WHAT IS NEEDED
Swap "Arden" for "Ardenne" everywhere in the lines below and leave everything else unchanged. Omit the pictures from your answer.

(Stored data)

>>>>>

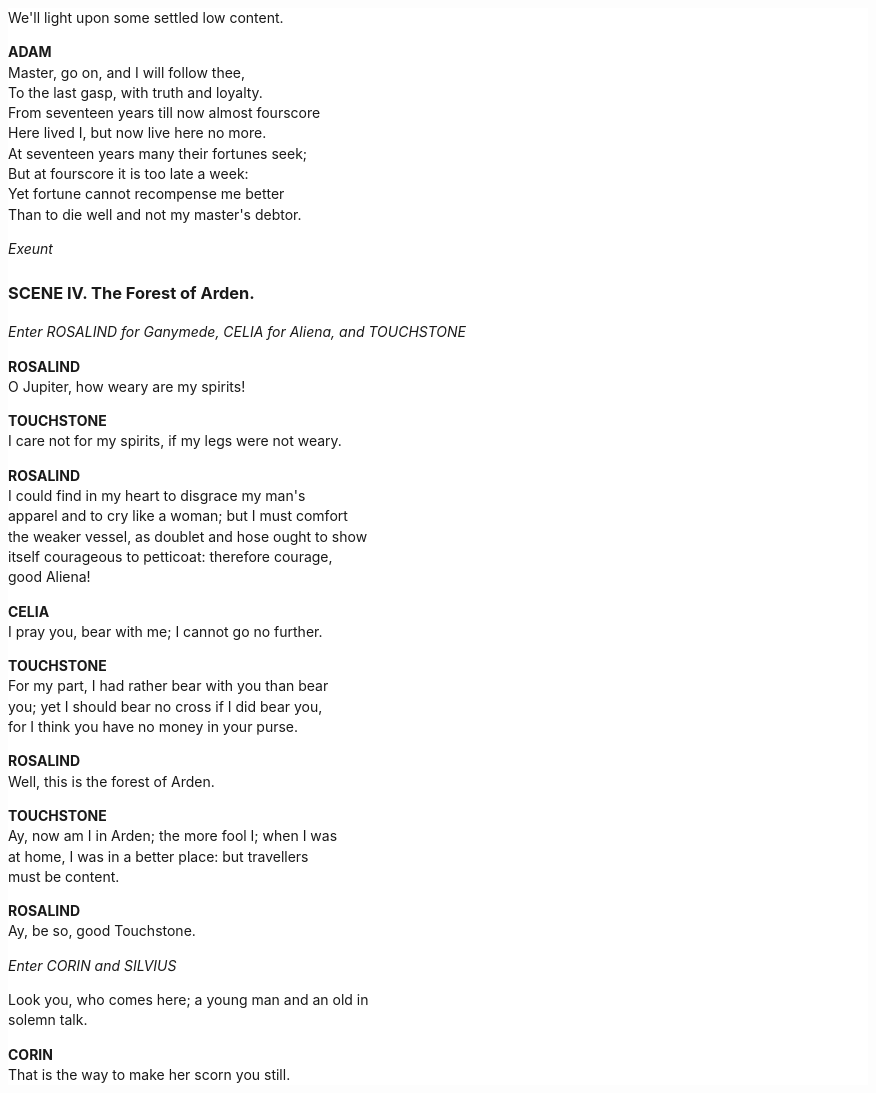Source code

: We'll light upon some settled low content.

**ADAM**  
Master, go on, and I will follow thee,  
To the last gasp, with truth and loyalty.  
From seventeen years till now almost fourscore  
Here lived I, but now live here no more.  
At seventeen years many their fortunes seek;  
But at fourscore it is too late a week:  
Yet fortune cannot recompense me better  
Than to die well and not my master's debtor.

*Exeunt*

### SCENE IV. The Forest of Arden.

*Enter ROSALIND for Ganymede, CELIA for Aliena, and TOUCHSTONE*

**ROSALIND**  
O Jupiter, how weary are my spirits!

**TOUCHSTONE**  
I care not for my spirits, if my legs were not weary.

**ROSALIND**  
I could find in my heart to disgrace my man's  
apparel and to cry like a woman; but I must comfort  
the weaker vessel, as doublet and hose ought to show  
itself courageous to petticoat: therefore courage,  
good Aliena!

**CELIA**  
I pray you, bear with me; I cannot go no further.

**TOUCHSTONE**  
For my part, I had rather bear with you than bear  
you; yet I should bear no cross if I did bear you,  
for I think you have no money in your purse.

**ROSALIND**  
Well, this is the forest of Arden.

**TOUCHSTONE**  
Ay, now am I in Arden; the more fool I; when I was  
at home, I was in a better place: but travellers  
must be content.

**ROSALIND**  
Ay, be so, good Touchstone.

*Enter CORIN and SILVIUS*

Look you, who comes here; a young man and an old in  
solemn talk.

**CORIN**  
That is the way to make her scorn you still.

<<<<<

WRITTEN SOLUTION
Source code

: We'll light upon some settled low content.

**ADAM**  
Master, go on, and I will follow thee,  
To the last gasp, with truth and loyalty.  
From seventeen years till now almost fourscore  
Here lived I, but now live here no more.  
At seventeen years many their fortunes seek;  
But at fourscore it is too late a week:  
Yet fortune cannot recompense me better  
Than to die well and not my master's debtor.

*Exeunt*

### SCENE IV. The Forest of Ardenne.

*Enter ROSALIND for Ganymede, CELIA for Aliena, and TOUCHSTONE*

**ROSALIND**  
O Jupiter, how weary are my spirits!

**TOUCHSTONE**  
I care not for my spirits, if my legs were not weary.

**ROSALIND**  
I could find in my heart to disgrace my man's  
apparel and to cry like a woman; but I must comfort  
the weaker vessel, as doublet and hose ought to show  
itself courageous to petticoat: therefore courage,  
good Aliena!

**CELIA**  
I pray you, bear with me; I cannot go no further.

**TOUCHSTONE**  
For my part, I had rather bear with you than bear  
you; yet I should bear no cross if I did bear you,  
for I think you have no money in your purse.

**ROSALIND**  
Well, this is the forest of Ardenne.

**TOUCHSTONE**  
Ay, now am I in Ardenne; the more fool I; when I was  
at home, I was in a better place: but travellers  
must be content.

**ROSALIND**  
Ay, be so, good Touchstone.

*Enter CORIN and SILVIUS*

Look you, who comes here; a young man and an old in  
solemn talk.

**CORIN**  
That is the way to make her scorn you still.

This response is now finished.